Christopher pivoted on one toe and let go: the cricket ball crashed into the wall, leaving a mark. He saw me frowning at it and laughed. He had come straight into the office from Cambridge two months before, robbed of a cricket blue through deteriorating eyesight and having failed his finals into the bargain. He remained always in better spirits than I, who had suffered no similar reverses. We tolerated each other. I found it difficult, as always, to make friends, and he had given up trying.

Maggie came back from the pantry, sat down at her desk, took her nail varnish out of the stationery drawer and began brushing on the silvery pink. She was a large assured girl from Surbiton with a naturally unkind tongue and a suspect talent for registering remorse immediately after the barbs were securely in.

The cricket ball slipped out of Christopher’s hand and rolled across Maggie’s desk. Lunging after it, he brushed one of his heaps of letters into a fluttering muddle on the floor, and the ball knocked over Maggie’s bottle of varnish, which scattered pretty pink viscous blobs all over the ‘We have received yours of the fourteenth ult.’

‘God-damn,’ said Christopher with feeling.

Old Cooper who dealt with insurance came into the room at his doddery pace and looked at the mess with cross disgust and pinched nostrils. He held out to me the sheaf of papers he had brought.
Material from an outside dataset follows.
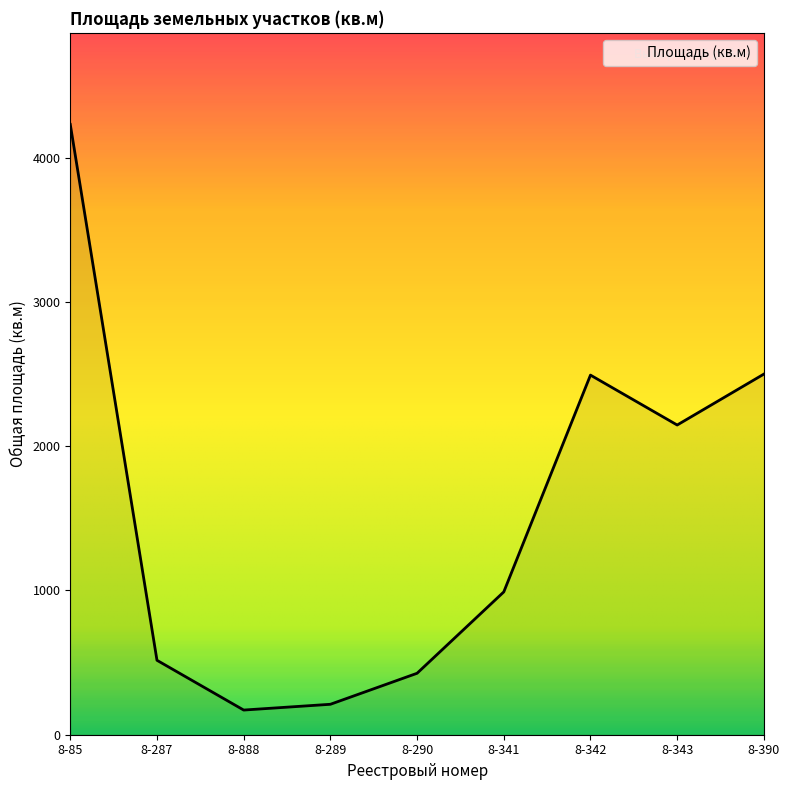

Where is the first local maximum?

8-342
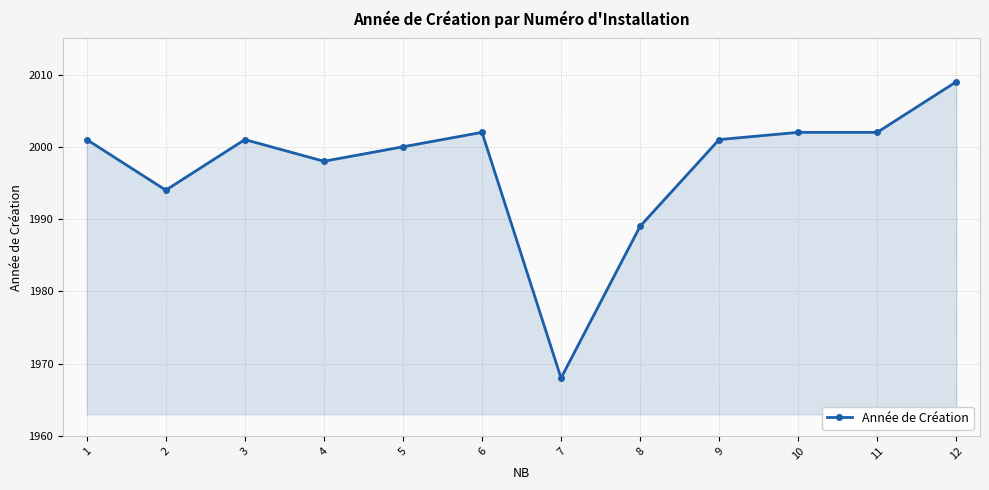

What is the average value?

1997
‘Your pigeon, Henry. Fix it up for the earliest possible.’

‘Right.’

As he turned to go he said to Christopher and Maggie in a complaining voice certain to annoy them, ‘Why can’t you two be as efficient as Henry? He’s never late, he’s never untidy, his work is always correct and always done on time. Why don’t you try to be more like him?’
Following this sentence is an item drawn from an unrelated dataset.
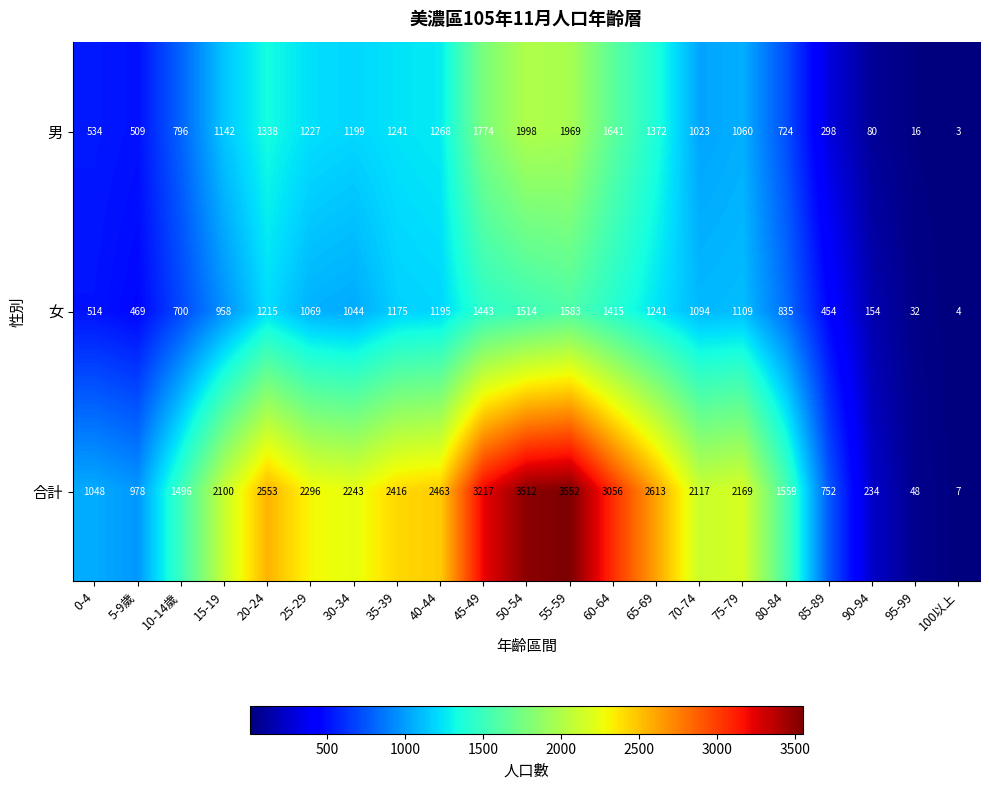

What is the average value of the 女 series?

915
I winced inwardly and waited for Maggie’s inevitable retaliation. She would be in good form: it was Monday morning.

‘I wouldn’t want to be like Henry in a thousand years,’ she said sharply. ‘He’s a prim, dim, sexless nothing. He’s not alive.’

Not my day, definitely.

‘He rides those races, though,’ said Christopher in mild defence.

‘And if he fell off and broke both his legs, all he’d care about would be seeing they got the bandages straight.’

‘The bones,’ I said.

‘What?’

‘The bones straight.’

Christopher blinked and laughed. ‘Well, well, what do you know? The still waters of Henry might just possibly be running deep.’

‘Deep, nothing,’ said Maggie. ‘A stagnant pond, more like.’

‘Slimy and smelly?’ I suggested.

‘No... oh dear... I mean, I’m sorry...’

‘Never mind,’ I said. ‘Never mind.’ I looked at the paper in my hand and picked up the telephone.

‘Henry...’ said Maggie desperately. ‘I didn’t mean it.’

Old Cooper tut-tutted and doddered away along the passage, and Christopher began sorting his varnished letters. I got through to Yardman Transport and asked for Simon Searle. ‘Four yearlings from the Newmarket sales to go to Buenos Aires as soon as possible,’ I said.